(TASK TO COMPLETE) Please copy the text of every item below word for word, leaving the pictures out of your answer.
----
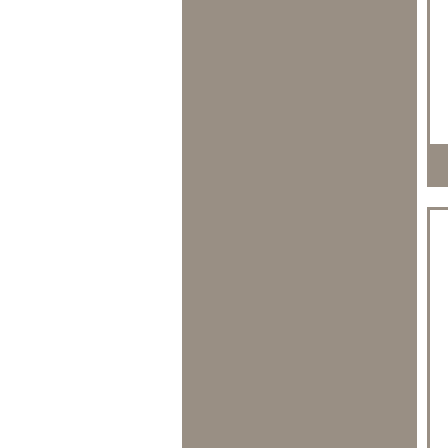
2009
2010
2011
2012
2013
2014
2015
2016
2017
2018
2019
2022
2005* Best Seller
2009* Best Seller
2013* Best Seller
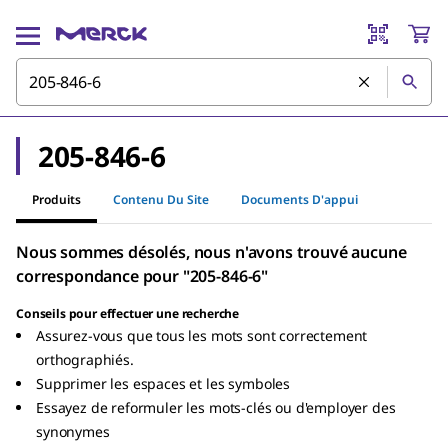
205-846-6
Produits
Contenu Du Site
Documents D'appui
Nous sommes désolés, nous n'avons trouvé aucune
correspondance pour "205-846-6"
Conseils pour effectuer une recherche
Assurez-vous que tous les mots sont correctement
orthographiés.
Supprimer les espaces et les symboles
Essayez de reformuler les mots-clés ou d'employer des
synonymes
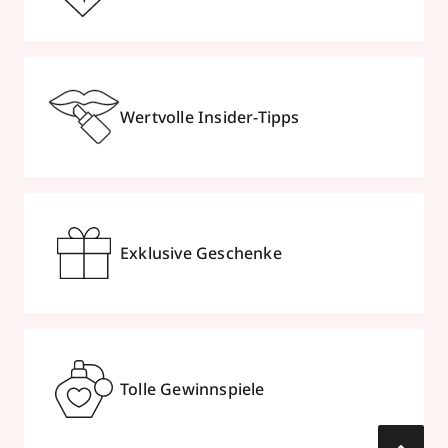
Wertvolle Insider-Tipps
Exklusive Geschenke
Tolle Gewinnspiele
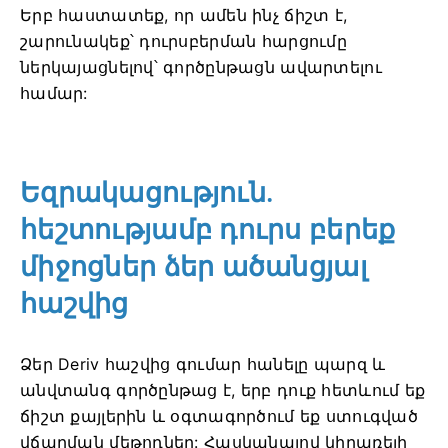
Երբ հաստատեք, որ ամեն ինչ ճիշտ է,
շարունակեք՝ դուրսբերման հարցումը
ներկայացնելով՝ գործընթացն ավարտելու
համար:
Եզրակացություն.
հեշտությամբ դուրս բերեք
միջոցներ ձեր ածանցյալ
հաշվից
Ձեր Deriv հաշվից գումար հանելը պարզ և
անվտանգ գործընթաց է, երբ դուք հետևում եք
ճիշտ քայլերին և օգտագործում եք ստուգված
վճարման մեթոդներ: Հասկանալով կիրառելի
----
(EXERCISE SOLUTION)
2009
2010
2011
2012
2013
2014
2015
2016
2017
2018
2019
2022
2005* Best Seller
2009* Best Seller
2013* Best Seller
205-846-6
Produits
Contenu Du Site
Documents D'appui
Nous sommes désolés, nous n'avons trouvé aucune
correspondance pour "205-846-6"
Conseils pour effectuer une recherche
Assurez-vous que tous les mots sont correctement
orthographiés.
Supprimer les espaces et les symboles
Essayez de reformuler les mots-clés ou d'employer des
synonymes
Wertvolle Insider-Tipps
Exklusive Geschenke
Tolle Gewinnspiele
Երբ հաստատեք, որ ամեն ինչ ճիշտ է,
շարունակեք՝ դուրսբերման հարցումը
ներկայացնելով՝ գործընթացն ավարտելու
համար:
Եզրակացություն.
հեշտությամբ դուրս բերեք
միջոցներ ձեր ածանցյալ
հաշվից
Ձեր Deriv հաշվից գումար հանելը պարզ և
անվտանգ գործընթաց է, երբ դուք հետևում եք
ճիշտ քայլերին և օգտագործում եք ստուգված
վճարման մեթոդներ: Հասկանալով կիրառելի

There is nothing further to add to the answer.